Californians casting ballots Tuesday face a familiar wait. Polls close at 8 p.m., but don't expect decisive results by midnight. The state's deliberate counting process and massive mail ballot volume mean major races could remain uncalled for days.
California has transformed how it votes over the past decade. Mail ballots now dominate the turnout model, allowing voters weeks to return their ballots rather than appearing in person on Election Day. This shift expanded access but created a counting lag that extends well past poll closure.
The state's meticulous approach to vote tabulation compounds the delay. Election officials must verify signatures on mail ballots, process duplicates, and review provisional ballots before results move toward finality. Each step, while designed to ensure accuracy, adds time to the count.

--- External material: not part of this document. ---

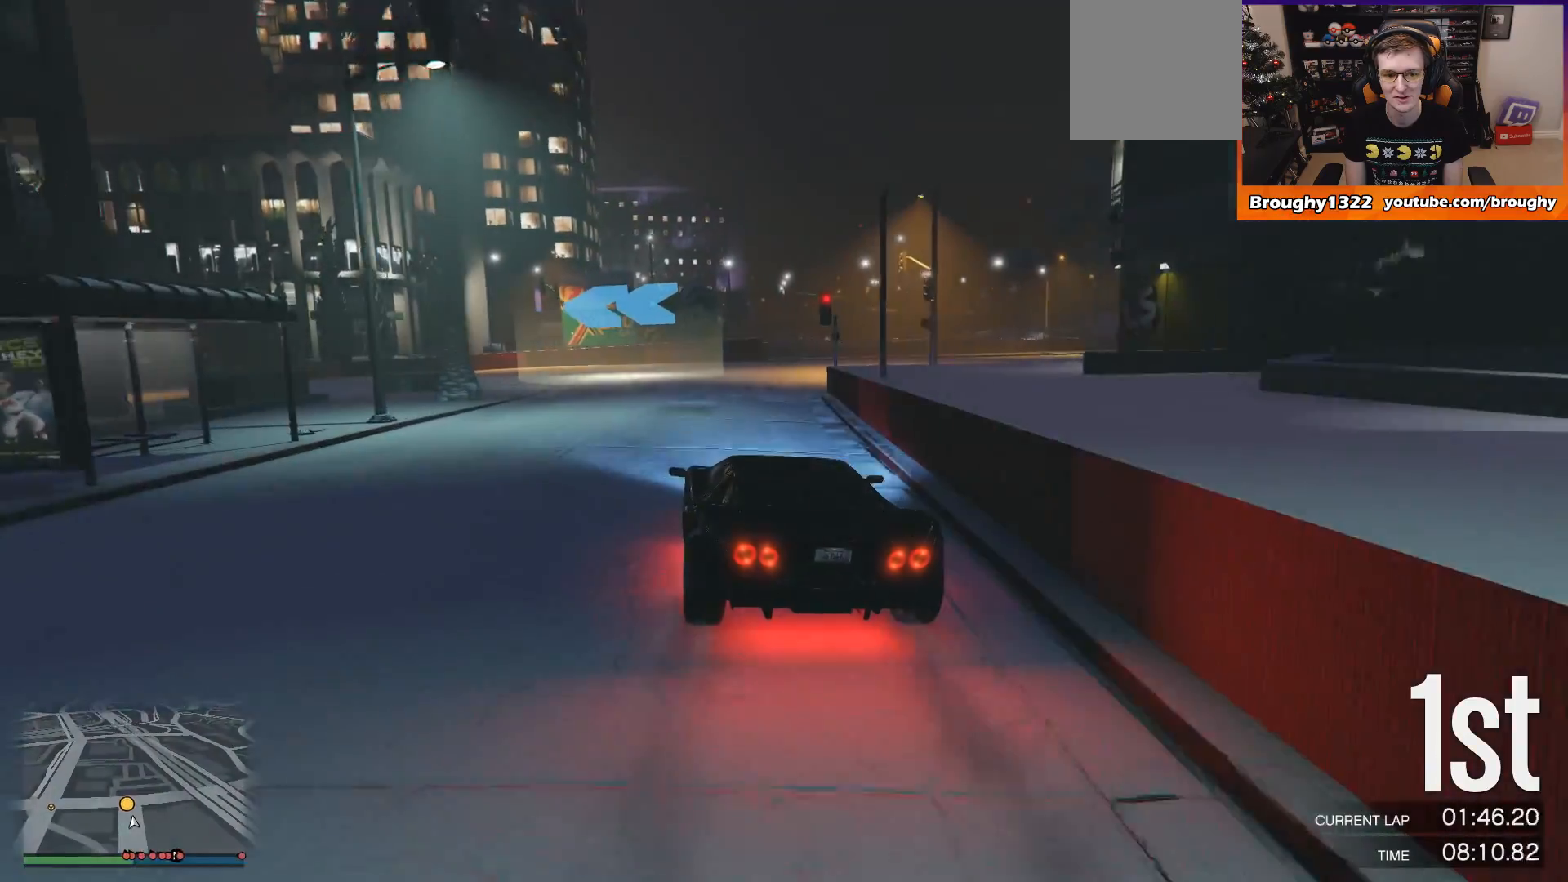
{"buttons": [], "left_stick": "up-left", "right_stick": "center", "events": [[133, "L2", "up"]]}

Early returns will trickle in Election Night as in-person votes get counted first. But the volume of mail ballots still arriving on election day or already sitting in county election offices means the bulk of votes won't be tallied immediately. Some counties receive ballots postmarked by Election Day through Friday, further extending the timeline.
Races that appear close or competitive may languish in uncertainty even longer as counties conduct recounts and resolve voter discrepancies. Statewide contests sometimes take a week or more to reach a point where networks feel confident calling winners.
California officials have stressed the accuracy of their system repeatedly, noting that the deliberate pace prevents errors and fraud. For voters accustomed to quick results from smaller states, the wait can feel frustrating. But state election administrators maintain that getting it right matters more than getting it fast.
Author Sarah Mitchell: "California's mail ballot system gives voters flexibility, but it's making election night feel like election week, and that's a feature, not a bug."